13. Dispute Resolution

13.1 Good Faith Negotiation: Before initiating formal dispute resolution, parties agree to engage in good faith negotiations for thirty (30) days to resolve any disputes arising from these Terms or any engagement.

13.2 Mediation: If negotiation fails, parties agree to participate in mediation administered by the Centre for Effective Dispute Resolution (CEDR) or another mutually agreed mediator. Mediation costs shall be shared equally.

13.3 Litigation: If mediation fails to resolve the dispute within sixty (60) days, either party may pursue litigation. Disputes shall be resolved in the courts of England and Wales, and parties submit to the exclusive jurisdiction of those courts.

13.4 Interim Relief: Nothing herein prevents either party from seeking interim or emergency relief (such as injunctions) in court where necessary to protect its rights.

14. General Provisions

14.1 Governing Law: These Terms are governed by and construed in accordance with the laws of England and Wales, without regard to conflict of law principles.

14.2 Entire Agreement: These Terms, together with any Engagement Agreement, constitute the entire agreement between parties regarding the subject matter and supersede all prior discussions, negotiations, and agreements.

14.3 Amendments: Modifications to these Terms must be in writing and signed by authorised representatives of both parties. Serqet may update these Terms on our website, with changes effective upon posting for new engagements.

14.4 Assignment: Client may not assign or transfer rights or obligations without Serqet's prior written consent.
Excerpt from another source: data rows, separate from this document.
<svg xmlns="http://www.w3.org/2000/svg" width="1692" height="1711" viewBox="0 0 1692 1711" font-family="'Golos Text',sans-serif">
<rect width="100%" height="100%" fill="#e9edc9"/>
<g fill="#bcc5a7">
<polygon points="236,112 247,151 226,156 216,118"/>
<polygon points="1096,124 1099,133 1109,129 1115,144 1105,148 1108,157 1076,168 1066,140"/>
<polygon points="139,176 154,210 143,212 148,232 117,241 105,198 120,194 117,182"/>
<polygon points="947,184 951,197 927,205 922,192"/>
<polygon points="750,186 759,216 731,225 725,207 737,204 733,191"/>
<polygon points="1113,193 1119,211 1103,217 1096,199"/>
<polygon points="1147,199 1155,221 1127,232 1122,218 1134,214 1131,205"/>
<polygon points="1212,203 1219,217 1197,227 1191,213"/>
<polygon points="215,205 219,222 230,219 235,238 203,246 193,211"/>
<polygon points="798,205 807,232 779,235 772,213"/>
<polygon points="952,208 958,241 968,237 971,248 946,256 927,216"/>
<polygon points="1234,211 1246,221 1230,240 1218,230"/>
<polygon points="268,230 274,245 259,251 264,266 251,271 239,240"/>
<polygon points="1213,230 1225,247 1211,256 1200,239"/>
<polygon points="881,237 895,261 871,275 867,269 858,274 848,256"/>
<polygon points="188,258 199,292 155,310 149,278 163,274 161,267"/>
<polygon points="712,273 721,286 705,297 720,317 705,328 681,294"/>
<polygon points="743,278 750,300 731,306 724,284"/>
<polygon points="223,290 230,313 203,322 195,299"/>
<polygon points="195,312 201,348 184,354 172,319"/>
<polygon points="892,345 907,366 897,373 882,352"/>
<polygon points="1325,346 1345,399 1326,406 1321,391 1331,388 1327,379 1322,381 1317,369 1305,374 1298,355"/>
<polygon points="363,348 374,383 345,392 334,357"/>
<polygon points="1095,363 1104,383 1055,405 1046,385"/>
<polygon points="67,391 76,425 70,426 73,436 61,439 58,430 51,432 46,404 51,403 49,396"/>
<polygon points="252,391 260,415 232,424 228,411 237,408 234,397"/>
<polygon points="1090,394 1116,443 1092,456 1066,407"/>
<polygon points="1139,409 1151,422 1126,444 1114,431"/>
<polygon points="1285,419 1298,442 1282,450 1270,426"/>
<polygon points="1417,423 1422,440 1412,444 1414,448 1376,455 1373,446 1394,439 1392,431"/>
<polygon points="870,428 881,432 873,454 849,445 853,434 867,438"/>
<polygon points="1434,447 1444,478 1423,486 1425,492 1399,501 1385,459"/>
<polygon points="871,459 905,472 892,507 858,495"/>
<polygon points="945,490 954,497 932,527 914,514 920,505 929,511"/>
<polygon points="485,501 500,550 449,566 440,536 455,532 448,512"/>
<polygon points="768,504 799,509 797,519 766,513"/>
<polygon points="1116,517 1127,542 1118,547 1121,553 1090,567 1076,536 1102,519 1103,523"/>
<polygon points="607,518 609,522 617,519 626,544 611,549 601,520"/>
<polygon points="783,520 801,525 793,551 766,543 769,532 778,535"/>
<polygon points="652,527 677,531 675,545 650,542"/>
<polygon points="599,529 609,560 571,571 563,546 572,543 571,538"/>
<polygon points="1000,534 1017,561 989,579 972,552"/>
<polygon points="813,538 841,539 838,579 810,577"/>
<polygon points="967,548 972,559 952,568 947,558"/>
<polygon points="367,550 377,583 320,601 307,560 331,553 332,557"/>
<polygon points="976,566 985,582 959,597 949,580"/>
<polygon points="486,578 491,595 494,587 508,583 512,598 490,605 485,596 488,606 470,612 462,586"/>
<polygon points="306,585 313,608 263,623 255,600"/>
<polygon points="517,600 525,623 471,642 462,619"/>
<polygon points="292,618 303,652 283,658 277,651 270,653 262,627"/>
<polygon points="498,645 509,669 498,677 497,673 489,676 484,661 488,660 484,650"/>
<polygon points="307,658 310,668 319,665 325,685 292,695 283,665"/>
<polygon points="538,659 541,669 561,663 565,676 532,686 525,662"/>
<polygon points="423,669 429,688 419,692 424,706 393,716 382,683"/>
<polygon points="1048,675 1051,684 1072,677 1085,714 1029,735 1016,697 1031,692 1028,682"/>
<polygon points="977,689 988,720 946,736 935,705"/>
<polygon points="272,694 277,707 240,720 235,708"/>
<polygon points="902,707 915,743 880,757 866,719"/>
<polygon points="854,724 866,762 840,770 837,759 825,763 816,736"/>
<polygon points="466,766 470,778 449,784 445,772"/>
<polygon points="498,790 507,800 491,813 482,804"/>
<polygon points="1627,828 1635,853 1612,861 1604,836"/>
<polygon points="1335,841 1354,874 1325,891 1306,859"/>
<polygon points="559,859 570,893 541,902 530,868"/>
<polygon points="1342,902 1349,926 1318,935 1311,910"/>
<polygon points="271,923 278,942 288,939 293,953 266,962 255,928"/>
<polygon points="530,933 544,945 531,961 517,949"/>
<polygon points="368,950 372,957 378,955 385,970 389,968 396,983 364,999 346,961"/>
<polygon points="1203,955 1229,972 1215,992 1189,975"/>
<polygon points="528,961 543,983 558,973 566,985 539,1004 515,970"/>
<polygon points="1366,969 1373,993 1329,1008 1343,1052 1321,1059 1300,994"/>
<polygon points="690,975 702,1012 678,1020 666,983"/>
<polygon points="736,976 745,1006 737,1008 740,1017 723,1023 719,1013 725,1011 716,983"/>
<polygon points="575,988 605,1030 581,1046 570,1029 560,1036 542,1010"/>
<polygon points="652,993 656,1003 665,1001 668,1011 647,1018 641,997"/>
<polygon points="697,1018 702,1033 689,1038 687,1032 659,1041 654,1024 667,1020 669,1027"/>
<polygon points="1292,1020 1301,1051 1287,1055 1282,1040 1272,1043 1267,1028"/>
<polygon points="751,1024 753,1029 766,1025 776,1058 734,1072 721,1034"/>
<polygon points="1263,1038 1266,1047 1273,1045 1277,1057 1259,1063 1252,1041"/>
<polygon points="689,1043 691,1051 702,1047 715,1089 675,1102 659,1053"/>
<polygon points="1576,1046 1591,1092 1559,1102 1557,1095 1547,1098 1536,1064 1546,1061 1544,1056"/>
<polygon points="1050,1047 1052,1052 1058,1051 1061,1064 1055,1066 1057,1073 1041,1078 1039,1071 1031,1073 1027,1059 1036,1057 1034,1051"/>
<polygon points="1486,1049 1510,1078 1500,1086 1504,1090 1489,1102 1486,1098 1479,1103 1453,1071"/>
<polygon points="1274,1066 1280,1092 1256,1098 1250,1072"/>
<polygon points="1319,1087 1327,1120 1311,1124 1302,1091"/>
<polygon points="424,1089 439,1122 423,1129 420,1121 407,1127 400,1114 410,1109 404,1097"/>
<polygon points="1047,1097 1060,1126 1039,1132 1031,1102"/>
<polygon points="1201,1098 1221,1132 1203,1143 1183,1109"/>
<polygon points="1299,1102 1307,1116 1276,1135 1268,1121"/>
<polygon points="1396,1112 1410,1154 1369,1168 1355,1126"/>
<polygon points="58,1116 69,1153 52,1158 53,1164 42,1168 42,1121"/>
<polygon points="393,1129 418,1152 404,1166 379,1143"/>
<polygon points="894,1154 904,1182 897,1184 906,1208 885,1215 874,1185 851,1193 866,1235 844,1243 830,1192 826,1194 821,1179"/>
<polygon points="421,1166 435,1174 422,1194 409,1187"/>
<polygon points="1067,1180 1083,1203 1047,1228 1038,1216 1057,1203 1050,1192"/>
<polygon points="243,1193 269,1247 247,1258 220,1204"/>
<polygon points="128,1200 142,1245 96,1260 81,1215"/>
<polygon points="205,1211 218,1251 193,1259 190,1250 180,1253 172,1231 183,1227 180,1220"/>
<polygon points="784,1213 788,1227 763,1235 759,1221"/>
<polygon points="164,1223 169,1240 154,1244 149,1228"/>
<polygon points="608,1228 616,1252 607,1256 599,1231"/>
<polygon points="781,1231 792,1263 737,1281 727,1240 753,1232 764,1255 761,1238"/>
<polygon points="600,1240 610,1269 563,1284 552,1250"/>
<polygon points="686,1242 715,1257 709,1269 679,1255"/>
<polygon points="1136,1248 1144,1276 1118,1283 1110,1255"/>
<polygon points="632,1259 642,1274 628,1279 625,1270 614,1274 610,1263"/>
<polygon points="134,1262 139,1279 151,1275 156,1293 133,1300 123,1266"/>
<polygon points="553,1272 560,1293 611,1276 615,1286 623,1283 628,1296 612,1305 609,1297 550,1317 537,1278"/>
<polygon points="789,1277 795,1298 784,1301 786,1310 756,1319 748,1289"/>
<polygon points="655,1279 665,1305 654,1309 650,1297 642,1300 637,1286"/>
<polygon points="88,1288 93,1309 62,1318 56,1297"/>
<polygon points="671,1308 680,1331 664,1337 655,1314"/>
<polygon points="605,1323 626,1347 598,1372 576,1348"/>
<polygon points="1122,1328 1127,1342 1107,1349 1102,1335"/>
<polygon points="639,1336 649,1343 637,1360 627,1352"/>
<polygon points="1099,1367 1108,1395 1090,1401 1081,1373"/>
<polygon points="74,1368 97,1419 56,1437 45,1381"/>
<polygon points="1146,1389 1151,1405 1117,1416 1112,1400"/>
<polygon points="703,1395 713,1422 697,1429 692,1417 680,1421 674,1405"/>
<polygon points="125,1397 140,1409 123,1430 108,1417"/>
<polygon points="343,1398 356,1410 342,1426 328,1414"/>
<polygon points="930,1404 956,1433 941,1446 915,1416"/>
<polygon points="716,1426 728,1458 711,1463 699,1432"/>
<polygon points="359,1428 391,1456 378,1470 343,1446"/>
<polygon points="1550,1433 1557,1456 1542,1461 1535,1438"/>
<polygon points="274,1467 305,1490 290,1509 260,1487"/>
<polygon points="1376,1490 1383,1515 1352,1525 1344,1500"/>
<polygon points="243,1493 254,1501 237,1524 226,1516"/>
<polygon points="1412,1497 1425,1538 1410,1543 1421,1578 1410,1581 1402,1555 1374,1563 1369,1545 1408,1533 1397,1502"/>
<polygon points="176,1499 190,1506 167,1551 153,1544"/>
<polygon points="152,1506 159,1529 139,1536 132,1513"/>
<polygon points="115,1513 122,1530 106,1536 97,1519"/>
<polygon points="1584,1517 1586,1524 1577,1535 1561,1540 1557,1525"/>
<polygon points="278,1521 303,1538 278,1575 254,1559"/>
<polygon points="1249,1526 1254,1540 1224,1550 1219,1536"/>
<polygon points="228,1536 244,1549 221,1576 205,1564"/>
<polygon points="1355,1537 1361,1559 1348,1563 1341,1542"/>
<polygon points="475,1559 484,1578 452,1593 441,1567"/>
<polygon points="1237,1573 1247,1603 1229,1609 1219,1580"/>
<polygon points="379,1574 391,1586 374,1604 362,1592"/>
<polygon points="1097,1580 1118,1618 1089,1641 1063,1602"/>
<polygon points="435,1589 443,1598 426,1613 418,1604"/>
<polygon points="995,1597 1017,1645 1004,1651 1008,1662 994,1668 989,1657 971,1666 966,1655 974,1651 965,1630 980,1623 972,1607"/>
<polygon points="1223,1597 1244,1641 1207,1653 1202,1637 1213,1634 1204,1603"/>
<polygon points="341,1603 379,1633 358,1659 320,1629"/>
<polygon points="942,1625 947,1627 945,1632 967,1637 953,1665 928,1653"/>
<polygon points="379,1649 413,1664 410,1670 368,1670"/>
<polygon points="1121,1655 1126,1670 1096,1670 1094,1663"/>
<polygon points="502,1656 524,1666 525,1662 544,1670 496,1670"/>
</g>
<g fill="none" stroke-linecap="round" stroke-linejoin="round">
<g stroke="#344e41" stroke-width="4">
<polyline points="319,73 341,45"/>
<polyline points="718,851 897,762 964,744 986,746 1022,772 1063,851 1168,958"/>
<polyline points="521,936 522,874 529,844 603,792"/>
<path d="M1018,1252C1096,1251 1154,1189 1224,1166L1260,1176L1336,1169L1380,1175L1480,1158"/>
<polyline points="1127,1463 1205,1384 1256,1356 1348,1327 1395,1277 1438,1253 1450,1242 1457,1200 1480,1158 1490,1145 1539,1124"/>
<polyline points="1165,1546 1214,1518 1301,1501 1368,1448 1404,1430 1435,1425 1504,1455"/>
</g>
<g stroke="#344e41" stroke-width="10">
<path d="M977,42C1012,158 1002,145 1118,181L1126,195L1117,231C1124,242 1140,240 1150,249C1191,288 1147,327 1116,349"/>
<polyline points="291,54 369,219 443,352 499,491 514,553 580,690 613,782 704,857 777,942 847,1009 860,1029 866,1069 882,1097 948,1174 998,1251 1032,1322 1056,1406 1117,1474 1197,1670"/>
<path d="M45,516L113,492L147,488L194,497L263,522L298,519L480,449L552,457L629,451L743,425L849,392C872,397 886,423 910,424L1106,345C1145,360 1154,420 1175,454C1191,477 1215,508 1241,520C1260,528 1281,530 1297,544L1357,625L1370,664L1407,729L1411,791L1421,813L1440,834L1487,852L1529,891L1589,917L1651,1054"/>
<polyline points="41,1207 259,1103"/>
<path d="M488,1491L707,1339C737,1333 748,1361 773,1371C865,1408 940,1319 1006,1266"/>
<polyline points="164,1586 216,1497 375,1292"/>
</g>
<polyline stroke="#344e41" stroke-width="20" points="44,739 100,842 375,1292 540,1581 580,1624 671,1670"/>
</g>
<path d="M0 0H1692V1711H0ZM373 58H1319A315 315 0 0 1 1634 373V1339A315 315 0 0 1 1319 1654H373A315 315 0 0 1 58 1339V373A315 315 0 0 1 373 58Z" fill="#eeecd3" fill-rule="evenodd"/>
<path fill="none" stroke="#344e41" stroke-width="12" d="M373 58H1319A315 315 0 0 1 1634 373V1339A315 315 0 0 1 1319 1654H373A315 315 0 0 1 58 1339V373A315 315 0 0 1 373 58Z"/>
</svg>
Serqet may assign these Terms in connection with a merger, acquisition, or sale of assets with notice to Client.

14.5 Severability: If any provision is found invalid or unenforceable, the remainder shall continue in full force and effect, and the invalid provision shall be modified to reflect the parties' intent to the extent permitted by law.

14.6 Waiver: Failure to enforce any provision does not constitute a waiver of future enforcement of that or any other provision. Waivers must be in writing to be effective.

14.7 Independent Contractor: Serqet is an independent contractor, not an employee, partner, or agent of Client. Nothing herein creates a partnership, joint venture, or agency relationship.

14.8 Notices: All notices must be in writing and delivered by email with confirmation, registered post, or courier to the addresses specified in the Engagement Agreement. Notices are deemed received upon confirmation of delivery.

14.9 Third-Party Rights: These Terms do not confer rights upon any third party. The Contracts (Rights of Third Parties) Act 1999 does not apply.

15. Contact Information

For questions, concerns, or notices regarding these Terms, please contact:

Serqet

Gloucestershire, United Kingdom

Email: legal@envisionplanbuild.com

Phone: +44 7722 002113

These Terms of Service were last updated on October 4, 2025 and are effective immediately for all new engagements.